How Sexual Orientation, Religion And Handicap Affect Child Custody

Posted by: Gerald A. Maggio, Esq.

Orange-County-child-custody-attorneys; California Divorce MediatorsIn a child custody case, people sometimes wonder if a parent’s sexual orientation, physical handicap, or religious beliefs have an impact or effect on child custody.

Sexual Orientation

It is fair to say that Orange County, California has been known as having residents often with conservative beliefs. It is widely known that the officials, elected representatives, and courts have traditionally leaned towards conservative views. Yet, does it play a role in determining child custody? Since 1998, the Courts in California have held that homosexuality of a parent cannot be a determining factor alone in a child custody case. The judges in the courts deem heterosexual or homosexual behaviors irrelevant to the child custody because child custody depends on the betterment of the child. Unless the sexual conduct poses any real threat to the child, it is regarded as the parent’s private matter.

Religious Practices

This is another factor that is more a myth than a factor. Orange County family law courts are not allowed to deny custody or visitation to any parent because of their religious beliefs. There is, however, one condition. If the religious beliefs pose a threat to the child, that may be a reason against granting child custody to that parent. Courts are also open to let parents talk to their children about their practices as long as the religious practice involves no kind of illegal activity.
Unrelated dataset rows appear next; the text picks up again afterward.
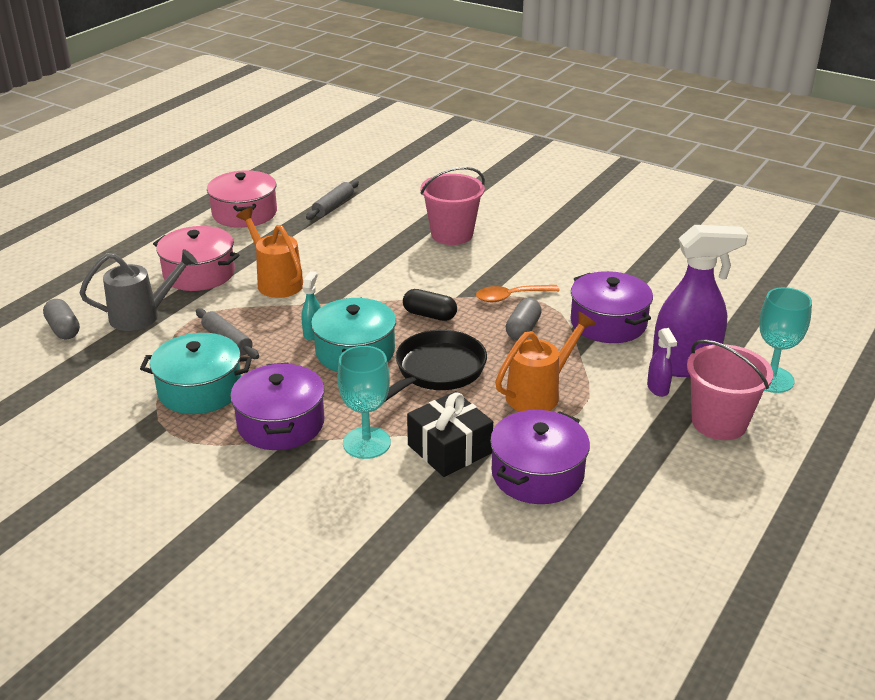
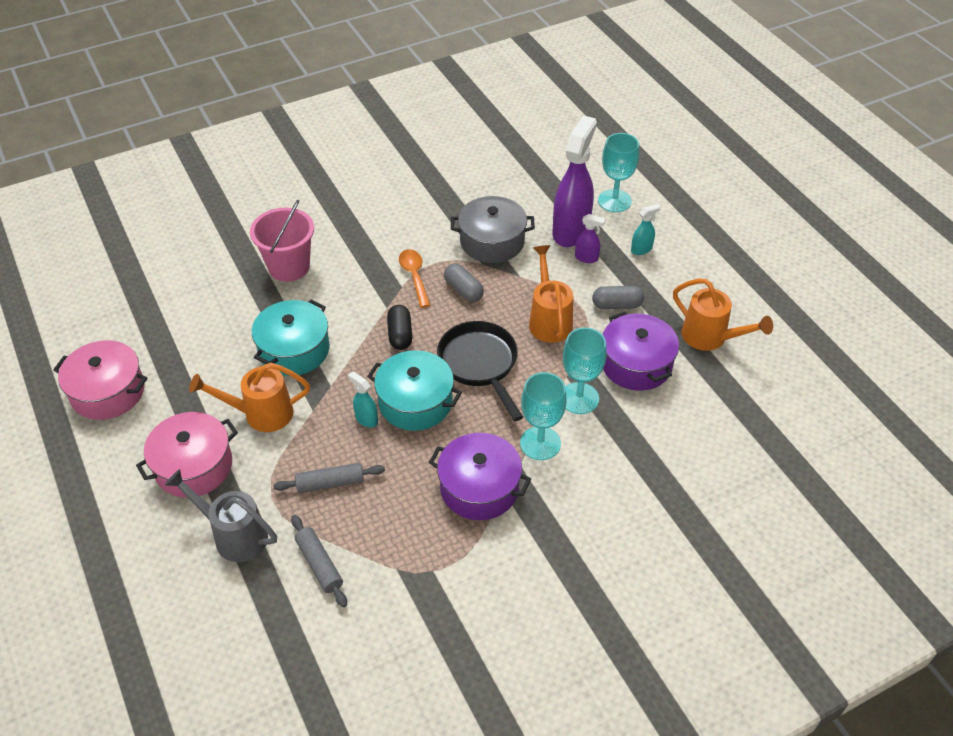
camera: 60 degrees left, 15 degrees up
grey capsule [43,299,80,339] -> grey capsule moved to [592,286,644,309]
grey watering can [79,249,198,331] -> grey watering can turned 75 degrees counterclockwise [165,469,277,562]
turquoise pot [140,333,252,414] -> turquoise pot moved to [252,300,330,376]
grey rolling pin [306,180,359,220] -> grey rolling pin moved to [291,515,347,607]
black capsule [403,289,457,321] -> black capsule turned 60 degrees counterclockwise [387,305,412,350]
black gift [407,391,493,477] -> turquoise goblet [563,327,607,414]
orange spoon [476,285,560,302] -> orange spoon turned 150 degrees clockwise [399,249,430,308]
purple pot [570,271,653,343] -> grey pot [451,196,535,263]
pink bucket [687,340,773,440] -> turquoise spray bottle [631,204,661,255]
none -> orange watering can [673,279,773,351]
The courts follow these rules because the U.S. Constitution’s 1st Amendment protects the religious beliefs of the individual.

Physical Handicap

Can physical disability of a parent be used as a means or argument to stop the child custody being awarded to someone? That’s definitely not the case.  Disability can be considered in combination with other reasons to decide child custody issues, but only basing child custody decisions on disability is forbidden. The thing that courts have to consider is whether the parent can care for the child or not. If the parent, despite his/her disability, can care for the child, there is no reason for the court to not grant him or her child custody.